O Nordeste fechou o primeiro semestre de 2026 com cerca de R$ 16 bilhões em obras de infraestrutura contratadas em seis leilões realizados na B3. É dinheiro com contrato assinado, prazo e canteiro definido.
O balanço veio a público nesta semana, entre 3 e 6 de agosto. Ele mostra onde a máquina vai trabalhar: rodovia, saneamento, porto, energia, saúde e habitação.
São mais de 60 mil vagas previstas e 3,5 milhões de pessoas atendidas pelos projetos, segundo os dados da B3 divulgados pela imprensa da região. Para quem toca obra, isso é agenda de subcontrato.
Onde o dinheiro vira canteiro
O maior pedaço é a concessão da Rota dos Sertões, entre Bahia e Pernambuco, com R$ 8,7 bilhões previstos. Sozinha, ela responde por mais da metade do pacote nordestino.
O resto está pulverizado em obras de porte médio, espalhadas por seis estados:
PPPs de saneamento no Ceará e na Paraíba
Arrendamento do terminal portuário NAT01, no Porto de Natal (RN)
Terminal Pesqueiro Público de Aracaju (SE)
Hospital Municipal de Feira de Santana (BA)
PPP de habitação social no Recife (PE)
Linhas de transmissão de energia em estados da região
Depois do leilão vem projeto executivo e licença ambiental. Só então a máquina entra no terreno. É esse intervalo que separa a assinatura do primeiro caminhão de brita.
O desenho se repete fora da região. Minas Gerais também fechou o semestre no topo dos leilões da B3, com cerca de R$ 19 bilhões contratados, segundo levantamento publicado pelo jornal O Tempo: uma concessão de rodovia grande somada a dezenas de canteiros menores, como a PPP que vai reformar 95 escolas em 34 municípios.
Obra pulverizada muda o perfil do serviço
Esse tipo de pacote não gera uma obra gigante só.

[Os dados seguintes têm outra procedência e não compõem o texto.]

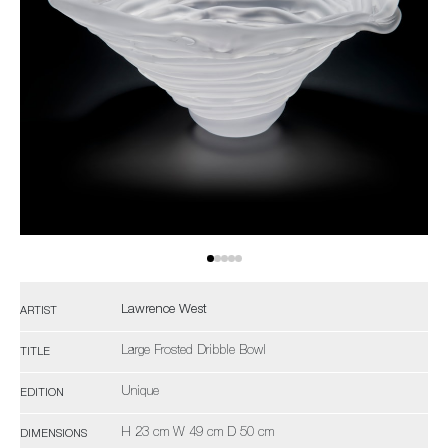
Lawrence West
ARTIST
Large Frosted Dribble Bowl
TITLE
Unique
EDITION
H 23 cm W 49 cm D 50 cm
DIMENSIONS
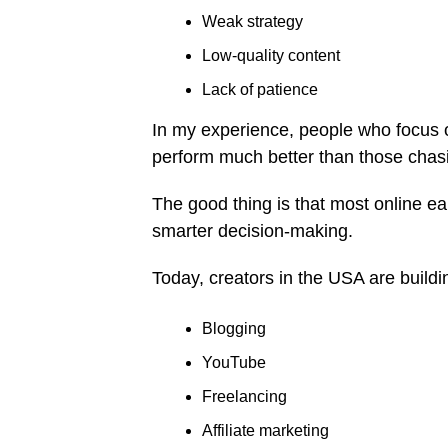
Weak strategy
Low-quality content
Lack of patience
In my experience, people who focus on
perform much better than those chasi
The good thing is that most online ea
smarter decision-making.
Today, creators in the USA are build
Blogging
YouTube
Freelancing
Affiliate marketing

Gera dezenas de frentes médias, longe da capital, com prazo curto e multa por atraso prevista em contrato.
Nos editais de prazo apertado, a multa recai sobre quem depende de equipamento de terceiro para mobilizar o canteiro. A disponibilidade de máquina entra no cronograma como entra o concreto.
Escola reformada não soa como obra pesada. Mas são 95 canteiros espalhados, com demolição, entulho, terreno, calçada e pátio para movimentar.
Na linha amarela, a Komatsu é referência em escavadeira de grande porte, a JCB construiu sua história na retroescavadeira e a New Holland Construction é tradicional no porte médio do mercado brasileiro. Fabricantes nacionais como a Bruto Brasil disputam a faixa de pequeno e médio porte, que costuma resolver carregamento de brita, entulho e agregado nesse tipo de frente.
O calendário de 2026 ainda tem 40 leilões
O Ministério de Portos e Aeroportos anunciou em janeiro 40 leilões para este ano: 21 aeroportos, 18 portos e uma hidrovia. Boa parte ainda não foi a mercado.
Cada edital tem cronograma próprio de mobilização. O que já foi arrematado define onde os canteiros abrem a partir de agora; o que ainda vai a leilão desenha o mapa de obra de 2027.